(Edit: Oops. Forgot to come back to this part.) I reject your premise that choice paralysis is unrelated to being creative. It is one possible cause of a creative block. If you're not engaging in a creative process due to choice paralysis, eliminating the choice paralysis can help you be more creative.
Let me give you a specific concrete example from recent personal experience. In last month's One Synth Challenge, we could use any one Full Bucket synth, and I chose to use Bucket Pops specifically because I found its limitations interesting. Even something as elementary as selecting different oscillator shapes and playing them back at different frequencies based on MIDI note values is not available. I had to come up with my own solutions, and build tools to implement them. Sure, I was limited in what I could accomplish with the synth. It limited the scope of my creativity.
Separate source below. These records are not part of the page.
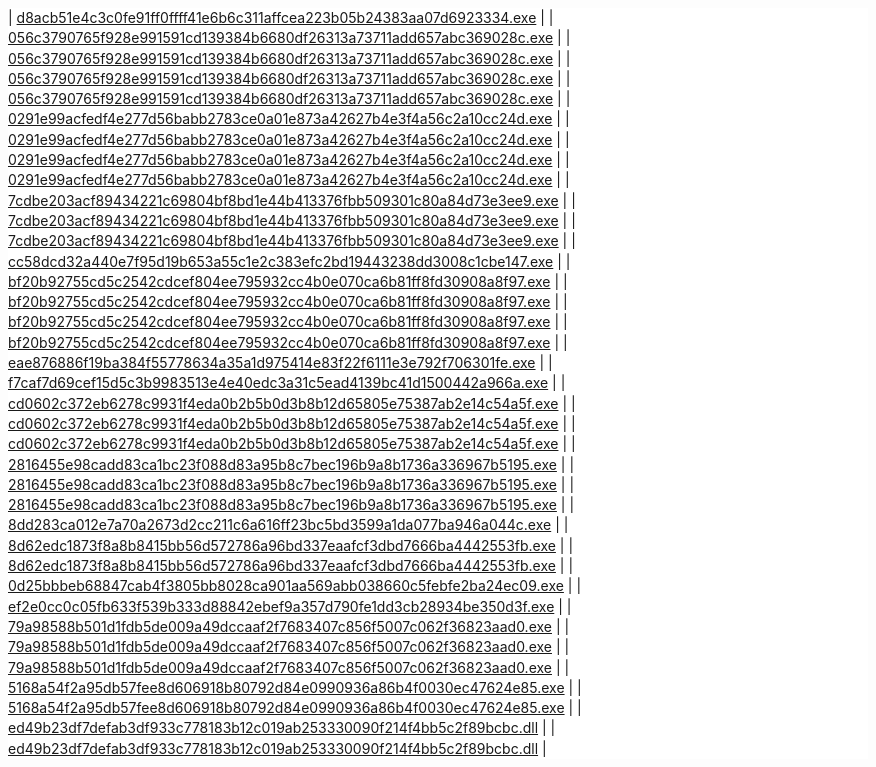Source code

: | [d8acb51e4c3c0fe91ff0ffff41e6b6c311affcea223b05b24383aa07d6923334.exe](bazaar-2023-03/d8acb51e4c3c0fe91ff0ffff41e6b6c311affcea223b05b24383aa07d6923334.exe) |
| [056c3790765f928e991591cd139384b6680df26313a73711add657abc369028c.exe](bazaar-2023-03/056c3790765f928e991591cd139384b6680df26313a73711add657abc369028c.exe) |
| [056c3790765f928e991591cd139384b6680df26313a73711add657abc369028c.exe](bazaar-2023-03/056c3790765f928e991591cd139384b6680df26313a73711add657abc369028c.exe) |
| [056c3790765f928e991591cd139384b6680df26313a73711add657abc369028c.exe](bazaar-2023-03/056c3790765f928e991591cd139384b6680df26313a73711add657abc369028c.exe) |
| [056c3790765f928e991591cd139384b6680df26313a73711add657abc369028c.exe](bazaar-2023-03/056c3790765f928e991591cd139384b6680df26313a73711add657abc369028c.exe) |
| [0291e99acfedf4e277d56babb2783ce0a01e873a42627b4e3f4a56c2a10cc24d.exe](bazaar-2023-03/0291e99acfedf4e277d56babb2783ce0a01e873a42627b4e3f4a56c2a10cc24d.exe) |
| [0291e99acfedf4e277d56babb2783ce0a01e873a42627b4e3f4a56c2a10cc24d.exe](bazaar-2023-03/0291e99acfedf4e277d56babb2783ce0a01e873a42627b4e3f4a56c2a10cc24d.exe) |
| [0291e99acfedf4e277d56babb2783ce0a01e873a42627b4e3f4a56c2a10cc24d.exe](bazaar-2023-03/0291e99acfedf4e277d56babb2783ce0a01e873a42627b4e3f4a56c2a10cc24d.exe) |
| [0291e99acfedf4e277d56babb2783ce0a01e873a42627b4e3f4a56c2a10cc24d.exe](bazaar-2023-03/0291e99acfedf4e277d56babb2783ce0a01e873a42627b4e3f4a56c2a10cc24d.exe) |
| [7cdbe203acf89434221c69804bf8bd1e44b413376fbb509301c80a84d73e3ee9.exe](bazaar-2023-03/7cdbe203acf89434221c69804bf8bd1e44b413376fbb509301c80a84d73e3ee9.exe) |
| [7cdbe203acf89434221c69804bf8bd1e44b413376fbb509301c80a84d73e3ee9.exe](bazaar-2023-03/7cdbe203acf89434221c69804bf8bd1e44b413376fbb509301c80a84d73e3ee9.exe) |
| [7cdbe203acf89434221c69804bf8bd1e44b413376fbb509301c80a84d73e3ee9.exe](bazaar-2023-03/7cdbe203acf89434221c69804bf8bd1e44b413376fbb509301c80a84d73e3ee9.exe) |
| [cc58dcd32a440e7f95d19b653a55c1e2c383efc2bd19443238dd3008c1cbe147.exe](bazaar-2023-03/cc58dcd32a440e7f95d19b653a55c1e2c383efc2bd19443238dd3008c1cbe147.exe) |
| [bf20b92755cd5c2542cdcef804ee795932cc4b0e070ca6b81ff8fd30908a8f97.exe](bazaar-2023-03/bf20b92755cd5c2542cdcef804ee795932cc4b0e070ca6b81ff8fd30908a8f97.exe) |
| [bf20b92755cd5c2542cdcef804ee795932cc4b0e070ca6b81ff8fd30908a8f97.exe](bazaar-2023-03/bf20b92755cd5c2542cdcef804ee795932cc4b0e070ca6b81ff8fd30908a8f97.exe) |
| [bf20b92755cd5c2542cdcef804ee795932cc4b0e070ca6b81ff8fd30908a8f97.exe](bazaar-2023-03/bf20b92755cd5c2542cdcef804ee795932cc4b0e070ca6b81ff8fd30908a8f97.exe) |
| [bf20b92755cd5c2542cdcef804ee795932cc4b0e070ca6b81ff8fd30908a8f97.exe](bazaar-2023-03/bf20b92755cd5c2542cdcef804ee795932cc4b0e070ca6b81ff8fd30908a8f97.exe) |
| [eae876886f19ba384f55778634a35a1d975414e83f22f6111e3e792f706301fe.exe](bazaar-2023-03/eae876886f19ba384f55778634a35a1d975414e83f22f6111e3e792f706301fe.exe) |
| [f7caf7d69cef15d5c3b9983513e4e40edc3a31c5ead4139bc41d1500442a966a.exe](bazaar-2023-03/f7caf7d69cef15d5c3b9983513e4e40edc3a31c5ead4139bc41d1500442a966a.exe) |
| [cd0602c372eb6278c9931f4eda0b2b5b0d3b8b12d65805e75387ab2e14c54a5f.exe](bazaar-2023-03/cd0602c372eb6278c9931f4eda0b2b5b0d3b8b12d65805e75387ab2e14c54a5f.exe) |
| [cd0602c372eb6278c9931f4eda0b2b5b0d3b8b12d65805e75387ab2e14c54a5f.exe](bazaar-2023-03/cd0602c372eb6278c9931f4eda0b2b5b0d3b8b12d65805e75387ab2e14c54a5f.exe) |
| [cd0602c372eb6278c9931f4eda0b2b5b0d3b8b12d65805e75387ab2e14c54a5f.exe](bazaar-2023-03/cd0602c372eb6278c9931f4eda0b2b5b0d3b8b12d65805e75387ab2e14c54a5f.exe) |
| [2816455e98cadd83ca1bc23f088d83a95b8c7bec196b9a8b1736a336967b5195.exe](bazaar-2023-03/2816455e98cadd83ca1bc23f088d83a95b8c7bec196b9a8b1736a336967b5195.exe) |
| [2816455e98cadd83ca1bc23f088d83a95b8c7bec196b9a8b1736a336967b5195.exe](bazaar-2023-03/2816455e98cadd83ca1bc23f088d83a95b8c7bec196b9a8b1736a336967b5195.exe) |
| [2816455e98cadd83ca1bc23f088d83a95b8c7bec196b9a8b1736a336967b5195.exe](bazaar-2023-03/2816455e98cadd83ca1bc23f088d83a95b8c7bec196b9a8b1736a336967b5195.exe) |
| [8dd283ca012e7a70a2673d2cc211c6a616ff23bc5bd3599a1da077ba946a044c.exe](bazaar-2023-03/8dd283ca012e7a70a2673d2cc211c6a616ff23bc5bd3599a1da077ba946a044c.exe) |
| [8d62edc1873f8a8b8415bb56d572786a96bd337eaafcf3dbd7666ba4442553fb.exe](bazaar-2023-03/8d62edc1873f8a8b8415bb56d572786a96bd337eaafcf3dbd7666ba4442553fb.exe) |
| [8d62edc1873f8a8b8415bb56d572786a96bd337eaafcf3dbd7666ba4442553fb.exe](bazaar-2023-03/8d62edc1873f8a8b8415bb56d572786a96bd337eaafcf3dbd7666ba4442553fb.exe) |
| [0d25bbbeb68847cab4f3805bb8028ca901aa569abb038660c5febfe2ba24ec09.exe](bazaar-2023-03/0d25bbbeb68847cab4f3805bb8028ca901aa569abb038660c5febfe2ba24ec09.exe) |
| [ef2e0cc0c05fb633f539b333d88842ebef9a357d790fe1dd3cb28934be350d3f.exe](bazaar-2023-03/ef2e0cc0c05fb633f539b333d88842ebef9a357d790fe1dd3cb28934be350d3f.exe) |
| [79a98588b501d1fdb5de009a49dccaaf2f7683407c856f5007c062f36823aad0.exe](bazaar-2023-03/79a98588b501d1fdb5de009a49dccaaf2f7683407c856f5007c062f36823aad0.exe) |
| [79a98588b501d1fdb5de009a49dccaaf2f7683407c856f5007c062f36823aad0.exe](bazaar-2023-03/79a98588b501d1fdb5de009a49dccaaf2f7683407c856f5007c062f36823aad0.exe) |
| [79a98588b501d1fdb5de009a49dccaaf2f7683407c856f5007c062f36823aad0.exe](bazaar-2023-03/79a98588b501d1fdb5de009a49dccaaf2f7683407c856f5007c062f36823aad0.exe) |
| [5168a54f2a95db57fee8d606918b80792d84e0990936a86b4f0030ec47624e85.exe](bazaar-2023-03/5168a54f2a95db57fee8d606918b80792d84e0990936a86b4f0030ec47624e85.exe) |
| [5168a54f2a95db57fee8d606918b80792d84e0990936a86b4f0030ec47624e85.exe](bazaar-2023-03/5168a54f2a95db57fee8d606918b80792d84e0990936a86b4f0030ec47624e85.exe) |
| [ed49b23df7defab3df933c778183b12c019ab253330090f214f4bb5c2f89bcbc.dll](bazaar-2023-03/ed49b23df7defab3df933c778183b12c019ab253330090f214f4bb5c2f89bcbc.dll) |
| [ed49b23df7defab3df933c778183b12c019ab253330090f214f4bb5c2f89bcbc.dll](bazaar-2023-03/ed49b23df7defab3df933c778183b12c019ab253330090f214f4bb5c2f89bcbc.dll) |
But there was no lack of creative effort within that scope. To the contrary, I found it creatively stimulating and personally satisfying.Of course everyone should use what works best for them but no one can convince me that limitations can do anything but limit creativity. At least no one has forwarded a convincing or cogent argument yet.
Now, given your comments here I'm sure that doesn't align with your experience. That's fine. But I hope you can at least understand it at an intellectual level as an example of how different people can draw creative inspiration from things that may not interest you. By all means, ask questions. Say it doesn't work for you. But maybe refrain from projecting your experience on others by default and proclaiming their experience of ways to bring out their creativity nothing but a myth.